TASK OBJECTIVE: Please retype the listing below without a single change.
:::::
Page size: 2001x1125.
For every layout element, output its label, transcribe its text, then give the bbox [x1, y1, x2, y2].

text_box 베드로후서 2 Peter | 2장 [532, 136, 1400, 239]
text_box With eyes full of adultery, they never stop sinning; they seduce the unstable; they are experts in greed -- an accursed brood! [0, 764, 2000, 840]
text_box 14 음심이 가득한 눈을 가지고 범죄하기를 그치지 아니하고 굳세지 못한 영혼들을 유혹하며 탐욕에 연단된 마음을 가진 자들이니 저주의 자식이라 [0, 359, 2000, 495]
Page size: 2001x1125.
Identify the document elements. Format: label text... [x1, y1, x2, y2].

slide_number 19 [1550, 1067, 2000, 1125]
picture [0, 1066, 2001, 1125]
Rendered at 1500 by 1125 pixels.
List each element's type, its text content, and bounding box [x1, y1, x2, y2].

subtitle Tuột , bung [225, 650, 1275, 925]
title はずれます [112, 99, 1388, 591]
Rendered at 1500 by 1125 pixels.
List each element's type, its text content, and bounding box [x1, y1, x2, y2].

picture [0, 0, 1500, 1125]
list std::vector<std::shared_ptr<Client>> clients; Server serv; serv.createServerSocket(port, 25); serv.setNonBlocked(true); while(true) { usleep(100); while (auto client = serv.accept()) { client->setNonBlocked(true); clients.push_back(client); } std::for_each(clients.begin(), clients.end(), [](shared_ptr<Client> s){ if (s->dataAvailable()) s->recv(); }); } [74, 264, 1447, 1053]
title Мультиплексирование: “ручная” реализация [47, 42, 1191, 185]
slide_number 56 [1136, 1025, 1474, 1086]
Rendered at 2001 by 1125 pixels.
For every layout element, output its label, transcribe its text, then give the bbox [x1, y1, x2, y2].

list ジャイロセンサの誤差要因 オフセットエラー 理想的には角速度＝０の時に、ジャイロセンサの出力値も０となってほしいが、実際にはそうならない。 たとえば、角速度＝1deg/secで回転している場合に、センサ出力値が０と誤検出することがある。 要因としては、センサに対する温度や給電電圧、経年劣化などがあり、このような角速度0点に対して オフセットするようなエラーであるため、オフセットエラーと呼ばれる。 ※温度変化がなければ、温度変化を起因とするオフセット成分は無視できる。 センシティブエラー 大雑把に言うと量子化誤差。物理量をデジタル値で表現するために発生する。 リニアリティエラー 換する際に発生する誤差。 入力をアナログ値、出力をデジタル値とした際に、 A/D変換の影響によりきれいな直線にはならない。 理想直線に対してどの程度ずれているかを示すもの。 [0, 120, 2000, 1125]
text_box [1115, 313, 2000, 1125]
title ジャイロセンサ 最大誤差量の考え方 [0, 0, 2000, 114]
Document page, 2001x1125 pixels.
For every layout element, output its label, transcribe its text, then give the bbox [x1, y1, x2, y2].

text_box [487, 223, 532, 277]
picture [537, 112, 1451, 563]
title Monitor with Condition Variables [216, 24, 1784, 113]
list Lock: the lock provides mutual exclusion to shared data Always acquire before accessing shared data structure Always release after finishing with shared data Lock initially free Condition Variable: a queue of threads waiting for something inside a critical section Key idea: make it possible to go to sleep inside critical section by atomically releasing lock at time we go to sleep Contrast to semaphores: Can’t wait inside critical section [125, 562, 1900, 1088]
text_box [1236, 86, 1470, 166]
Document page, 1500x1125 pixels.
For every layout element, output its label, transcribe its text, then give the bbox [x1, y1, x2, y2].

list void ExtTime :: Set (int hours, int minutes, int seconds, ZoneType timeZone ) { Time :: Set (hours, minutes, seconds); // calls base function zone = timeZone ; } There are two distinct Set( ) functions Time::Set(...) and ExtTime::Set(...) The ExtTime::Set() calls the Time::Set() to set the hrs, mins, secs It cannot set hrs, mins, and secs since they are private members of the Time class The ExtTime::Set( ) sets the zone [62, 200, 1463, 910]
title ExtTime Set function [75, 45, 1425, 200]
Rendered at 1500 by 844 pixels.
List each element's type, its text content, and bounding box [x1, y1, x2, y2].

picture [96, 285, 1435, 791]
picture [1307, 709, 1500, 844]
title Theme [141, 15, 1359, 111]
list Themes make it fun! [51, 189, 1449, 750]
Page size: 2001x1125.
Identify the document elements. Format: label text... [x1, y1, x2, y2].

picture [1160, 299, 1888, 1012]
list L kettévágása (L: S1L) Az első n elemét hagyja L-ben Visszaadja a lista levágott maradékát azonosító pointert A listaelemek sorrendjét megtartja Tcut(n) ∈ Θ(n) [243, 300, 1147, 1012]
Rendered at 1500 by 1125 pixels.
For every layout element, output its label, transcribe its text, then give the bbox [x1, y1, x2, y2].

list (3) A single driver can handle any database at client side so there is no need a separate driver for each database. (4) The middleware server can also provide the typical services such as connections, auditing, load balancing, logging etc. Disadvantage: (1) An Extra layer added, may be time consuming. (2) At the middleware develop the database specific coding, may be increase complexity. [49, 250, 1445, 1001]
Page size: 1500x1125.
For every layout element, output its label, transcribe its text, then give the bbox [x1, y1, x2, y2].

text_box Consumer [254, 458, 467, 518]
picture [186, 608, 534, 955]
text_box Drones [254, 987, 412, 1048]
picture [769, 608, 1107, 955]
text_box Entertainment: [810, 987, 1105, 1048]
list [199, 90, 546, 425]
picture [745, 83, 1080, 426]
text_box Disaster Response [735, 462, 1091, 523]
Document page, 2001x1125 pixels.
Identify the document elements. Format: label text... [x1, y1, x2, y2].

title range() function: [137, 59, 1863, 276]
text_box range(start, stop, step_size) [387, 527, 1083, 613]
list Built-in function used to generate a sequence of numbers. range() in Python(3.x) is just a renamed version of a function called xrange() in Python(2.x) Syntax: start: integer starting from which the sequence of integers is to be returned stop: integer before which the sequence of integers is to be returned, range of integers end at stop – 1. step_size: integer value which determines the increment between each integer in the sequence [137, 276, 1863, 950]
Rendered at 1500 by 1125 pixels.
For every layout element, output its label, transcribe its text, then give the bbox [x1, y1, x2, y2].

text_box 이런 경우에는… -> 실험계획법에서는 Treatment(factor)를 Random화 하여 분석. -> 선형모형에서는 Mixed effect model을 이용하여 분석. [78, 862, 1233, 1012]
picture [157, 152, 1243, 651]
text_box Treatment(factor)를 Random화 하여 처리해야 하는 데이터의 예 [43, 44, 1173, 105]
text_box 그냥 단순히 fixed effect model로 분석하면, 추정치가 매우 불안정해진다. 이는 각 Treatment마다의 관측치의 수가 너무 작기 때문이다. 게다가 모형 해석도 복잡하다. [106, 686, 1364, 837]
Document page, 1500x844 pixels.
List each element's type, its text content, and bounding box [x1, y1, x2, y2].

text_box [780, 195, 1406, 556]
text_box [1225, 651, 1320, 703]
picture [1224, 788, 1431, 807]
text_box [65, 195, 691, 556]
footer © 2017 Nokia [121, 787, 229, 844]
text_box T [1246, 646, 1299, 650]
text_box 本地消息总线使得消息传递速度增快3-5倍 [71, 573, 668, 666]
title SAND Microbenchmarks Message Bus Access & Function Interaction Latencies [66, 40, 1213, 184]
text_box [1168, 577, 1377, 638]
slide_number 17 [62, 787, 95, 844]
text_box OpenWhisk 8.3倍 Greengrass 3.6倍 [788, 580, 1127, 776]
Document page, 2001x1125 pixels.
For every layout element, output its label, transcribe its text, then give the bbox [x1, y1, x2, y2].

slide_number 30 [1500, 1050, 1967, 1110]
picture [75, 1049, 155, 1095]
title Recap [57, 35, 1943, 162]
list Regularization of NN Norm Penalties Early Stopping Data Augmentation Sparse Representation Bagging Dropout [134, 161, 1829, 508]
:::::
FINAL ANSWER:
Page size: 2001x1125.
For every layout element, output its label, transcribe its text, then give the bbox [x1, y1, x2, y2].

text_box 베드로후서 2 Peter | 2장 [532, 136, 1400, 239]
text_box With eyes full of adultery, they never stop sinning; they seduce the unstable; they are experts in greed -- an accursed brood! [0, 764, 2000, 840]
text_box 14 음심이 가득한 눈을 가지고 범죄하기를 그치지 아니하고 굳세지 못한 영혼들을 유혹하며 탐욕에 연단된 마음을 가진 자들이니 저주의 자식이라 [0, 359, 2000, 495]
Page size: 2001x1125.
Identify the document elements. Format: label text... [x1, y1, x2, y2].

slide_number 19 [1550, 1067, 2000, 1125]
picture [0, 1066, 2001, 1125]
Rendered at 1500 by 1125 pixels.
List each element's type, its text content, and bounding box [x1, y1, x2, y2].

subtitle Tuột , bung [225, 650, 1275, 925]
title はずれます [112, 99, 1388, 591]
Rendered at 1500 by 1125 pixels.
List each element's type, its text content, and bounding box [x1, y1, x2, y2].

picture [0, 0, 1500, 1125]
list std::vector<std::shared_ptr<Client>> clients; Server serv; serv.createServerSocket(port, 25); serv.setNonBlocked(true); while(true) { usleep(100); while (auto client = serv.accept()) { client->setNonBlocked(true); clients.push_back(client); } std::for_each(clients.begin(), clients.end(), [](shared_ptr<Client> s){ if (s->dataAvailable()) s->recv(); }); } [74, 264, 1447, 1053]
title Мультиплексирование: “ручная” реализация [47, 42, 1191, 185]
slide_number 56 [1136, 1025, 1474, 1086]
Rendered at 2001 by 1125 pixels.
For every layout element, output its label, transcribe its text, then give the bbox [x1, y1, x2, y2].

list ジャイロセンサの誤差要因 オフセットエラー 理想的には角速度＝０の時に、ジャイロセンサの出力値も０となってほしいが、実際にはそうならない。 たとえば、角速度＝1deg/secで回転している場合に、センサ出力値が０と誤検出することがある。 要因としては、センサに対する温度や給電電圧、経年劣化などがあり、このような角速度0点に対して オフセットするようなエラーであるため、オフセットエラーと呼ばれる。 ※温度変化がなければ、温度変化を起因とするオフセット成分は無視できる。 センシティブエラー 大雑把に言うと量子化誤差。物理量をデジタル値で表現するために発生する。 リニアリティエラー 換する際に発生する誤差。 入力をアナログ値、出力をデジタル値とした際に、 A/D変換の影響によりきれいな直線にはならない。 理想直線に対してどの程度ずれているかを示すもの。 [0, 120, 2000, 1125]
text_box [1115, 313, 2000, 1125]
title ジャイロセンサ 最大誤差量の考え方 [0, 0, 2000, 114]
Document page, 2001x1125 pixels.
For every layout element, output its label, transcribe its text, then give the bbox [x1, y1, x2, y2].

text_box [487, 223, 532, 277]
picture [537, 112, 1451, 563]
title Monitor with Condition Variables [216, 24, 1784, 113]
list Lock: the lock provides mutual exclusion to shared data Always acquire before accessing shared data structure Always release after finishing with shared data Lock initially free Condition Variable: a queue of threads waiting for something inside a critical section Key idea: make it possible to go to sleep inside critical section by atomically releasing lock at time we go to sleep Contrast to semaphores: Can’t wait inside critical section [125, 562, 1900, 1088]
text_box [1236, 86, 1470, 166]
Document page, 1500x1125 pixels.
For every layout element, output its label, transcribe its text, then give the bbox [x1, y1, x2, y2].

list void ExtTime :: Set (int hours, int minutes, int seconds, ZoneType timeZone ) { Time :: Set (hours, minutes, seconds); // calls base function zone = timeZone ; } There are two distinct Set( ) functions Time::Set(...) and ExtTime::Set(...) The ExtTime::Set() calls the Time::Set() to set the hrs, mins, secs It cannot set hrs, mins, and secs since they are private members of the Time class The ExtTime::Set( ) sets the zone [62, 200, 1463, 910]
title ExtTime Set function [75, 45, 1425, 200]
Rendered at 1500 by 844 pixels.
List each element's type, its text content, and bounding box [x1, y1, x2, y2].

picture [96, 285, 1435, 791]
picture [1307, 709, 1500, 844]
title Theme [141, 15, 1359, 111]
list Themes make it fun! [51, 189, 1449, 750]
Page size: 2001x1125.
Identify the document elements. Format: label text... [x1, y1, x2, y2].

picture [1160, 299, 1888, 1012]
list L kettévágása (L: S1L) Az első n elemét hagyja L-ben Visszaadja a lista levágott maradékát azonosító pointert A listaelemek sorrendjét megtartja Tcut(n) ∈ Θ(n) [243, 300, 1147, 1012]
Rendered at 1500 by 1125 pixels.
For every layout element, output its label, transcribe its text, then give the bbox [x1, y1, x2, y2].

list (3) A single driver can handle any database at client side so there is no need a separate driver for each database. (4) The middleware server can also provide the typical services such as connections, auditing, load balancing, logging etc. Disadvantage: (1) An Extra layer added, may be time consuming. (2) At the middleware develop the database specific coding, may be increase complexity. [49, 250, 1445, 1001]
Page size: 1500x1125.
For every layout element, output its label, transcribe its text, then give the bbox [x1, y1, x2, y2].

text_box Consumer [254, 458, 467, 518]
picture [186, 608, 534, 955]
text_box Drones [254, 987, 412, 1048]
picture [769, 608, 1107, 955]
text_box Entertainment: [810, 987, 1105, 1048]
list [199, 90, 546, 425]
picture [745, 83, 1080, 426]
text_box Disaster Response [735, 462, 1091, 523]
Document page, 2001x1125 pixels.
Identify the document elements. Format: label text... [x1, y1, x2, y2].

title range() function: [137, 59, 1863, 276]
text_box range(start, stop, step_size) [387, 527, 1083, 613]
list Built-in function used to generate a sequence of numbers. range() in Python(3.x) is just a renamed version of a function called xrange() in Python(2.x) Syntax: start: integer starting from which the sequence of integers is to be returned stop: integer before which the sequence of integers is to be returned, range of integers end at stop – 1. step_size: integer value which determines the increment between each integer in the sequence [137, 276, 1863, 950]
Rendered at 1500 by 1125 pixels.
For every layout element, output its label, transcribe its text, then give the bbox [x1, y1, x2, y2].

text_box 이런 경우에는… -> 실험계획법에서는 Treatment(factor)를 Random화 하여 분석. -> 선형모형에서는 Mixed effect model을 이용하여 분석. [78, 862, 1233, 1012]
picture [157, 152, 1243, 651]
text_box Treatment(factor)를 Random화 하여 처리해야 하는 데이터의 예 [43, 44, 1173, 105]
text_box 그냥 단순히 fixed effect model로 분석하면, 추정치가 매우 불안정해진다. 이는 각 Treatment마다의 관측치의 수가 너무 작기 때문이다. 게다가 모형 해석도 복잡하다. [106, 686, 1364, 837]
Document page, 1500x844 pixels.
List each element's type, its text content, and bounding box [x1, y1, x2, y2].

text_box [780, 195, 1406, 556]
text_box [1225, 651, 1320, 703]
picture [1224, 788, 1431, 807]
text_box [65, 195, 691, 556]
footer © 2017 Nokia [121, 787, 229, 844]
text_box T [1246, 646, 1299, 650]
text_box 本地消息总线使得消息传递速度增快3-5倍 [71, 573, 668, 666]
title SAND Microbenchmarks Message Bus Access & Function Interaction Latencies [66, 40, 1213, 184]
text_box [1168, 577, 1377, 638]
slide_number 17 [62, 787, 95, 844]
text_box OpenWhisk 8.3倍 Greengrass 3.6倍 [788, 580, 1127, 776]
Document page, 2001x1125 pixels.
For every layout element, output its label, transcribe its text, then give the bbox [x1, y1, x2, y2].

slide_number 30 [1500, 1050, 1967, 1110]
picture [75, 1049, 155, 1095]
title Recap [57, 35, 1943, 162]
list Regularization of NN Norm Penalties Early Stopping Data Augmentation Sparse Representation Bagging Dropout [134, 161, 1829, 508]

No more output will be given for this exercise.